The Wallace Collection, A Family Collection, A National Museum, An International Treasure House
The Adoration of the Shepherds
  • Philippe de Champaigne (1602 - 1674)
  • The Adoration of the Shepherds
  • France
  • c. 1645
  • Painting
  • Oil on canvas
  • Image size: 235.5 x 161.5 cm, maximum
    Object size: 261.5 x 193 x 10 cm
  • Inscription: '[G]LORI[A.IN.]EXCELSIS.DEO.ET.IN.TERRA. PAX.HOMINIBUS[.BONAE.VOLUNTATIS.] LAUDA[MUS.TE…]' Spaces included for emuseumplus application
  • P129
  • Great Gallery
Further Reading
  • The subject is taken from the Gospel of St Luke. The action is set in a cave which serves as a stable. The Christ Child, in swaddling clothes, provides the main source of light in the picture. The shepherds’ gift of a bound lamb foreshadows Christ’s sacrifice on the Cross, whilst the group of three angels may refer to the Holy Trinity.

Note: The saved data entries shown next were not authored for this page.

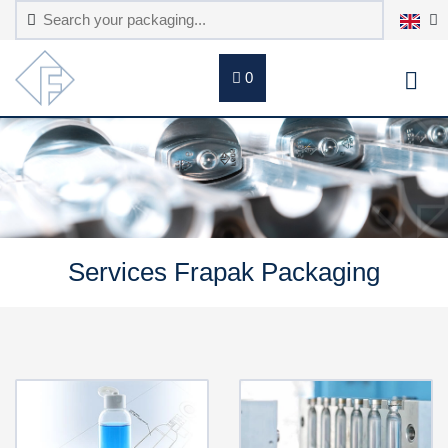
0
Services Frapak Packaging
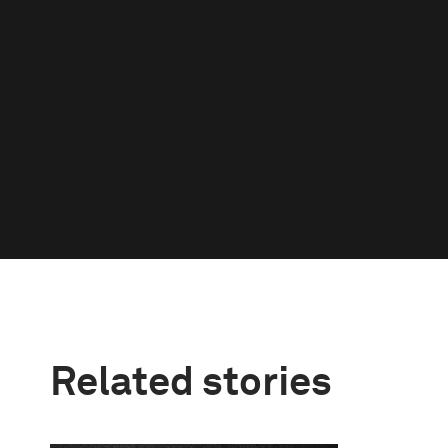
Related stories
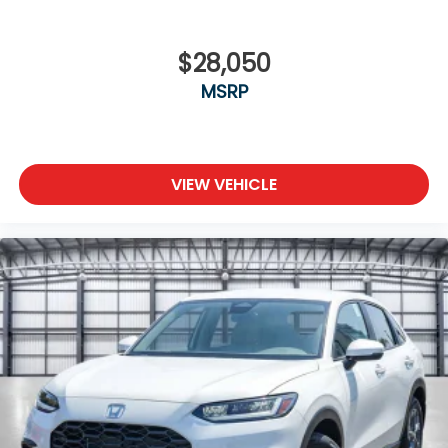
$28,050
MSRP
VIEW VEHICLE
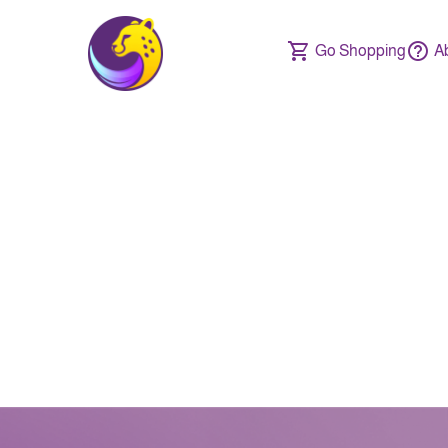
Go Shopping
A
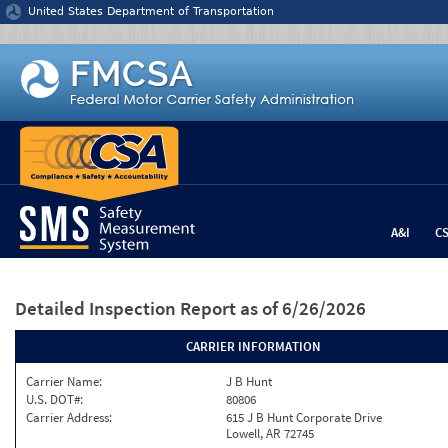
Jump to content
United States Department of Transportation
A&I
C
Detailed Inspection Report
as of 6/26/2026
CARRIER INFORMATION
Carrier Name:
J B Hunt
U.S. DOT#:
80806
Carrier Address:
615 J B Hunt Corporate Drive
Lowell, AR 72745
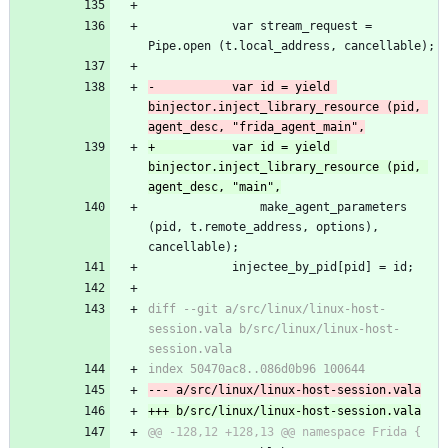
 			var stream_request = 
Pipe.open (t.local_address, cancellable);
-			var id = yield 
binjector.inject_library_resource (pid, 
agent_desc, "frida_agent_main",
+			var id = yield 
binjector.inject_library_resource (pid, 
agent_desc, "main",
 				make_agent_parameters 
(pid, t.remote_address, options), 
cancellable);
 			injectee_by_pid[pid] = id;
diff --git a/src/linux/linux-host-
session.vala b/src/linux/linux-host-
session.vala
index 50470ac8..086d0b96 100644
--- a/src/linux/linux-host-session.vala
+++ b/src/linux/linux-host-session.vala
@@ -128,12 +128,13 @@ namespace Frida {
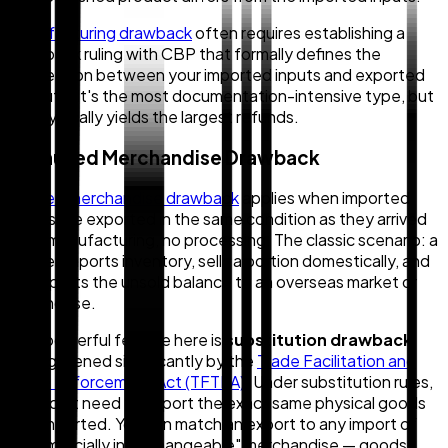
Manufacturing drawback
often requires establishing a
drawback ruling with CBP that formally defines the
connection between your imported inputs and exported
outputs. It's the most documentation-intensive type, but
also typically yields the largest refunds.
2. Unused Merchandise Drawback
Unused merchandise drawback
applies when imported
goods are exported in the same condition as they arrived
— no manufacturing, no processing. The classic scenario: a
retailer imports inventory, sells a portion domestically, and
re-exports the unsold balance to an overseas market or
warehouse.
One powerful feature here is
substitution drawback
,
strengthened significantly by the
Trade Facilitation and
Trade Enforcement Act (TFTEA)
. Under substitution rules,
you don't need to export the
exact same physical goods
you imported. You can match an export to any import of
"commercially interchangeable" merchandise — goods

    The painting is a masterpiece of baroque religious painting with its combination of drama and concentration. It bears a strong stylistic affinity to Rubens’s works at the time when Champaigne left Flanders in 1621, when Rubens was still influenced by Caravaggio. It was probably commissioned in the mid-1640s for the Abbey of Notre Dame de Quincy, near Tanlay, in France. The patron has traditionally been identified as Cardinal de Richelieu, chief minister to Louis XIII of France. It is more probable, however, that the painting was commissioned by the abbot of Notre Dame de Quincy, Mathieu de Mesgrigny, who was responsible for rebuilding the nave of the abbey church from 1635–6. Champaigne painted numerous altarpieces of the Adoration (in Lyon, Lille and Rouen, with numerous smaller works related to them) of which this painting is the most monumental. An early date of c. 1628 has been debated, but the painting is now generally dated to the 1640s, in Champaigne's mid-career. An oil sketch is in the Portland Museum.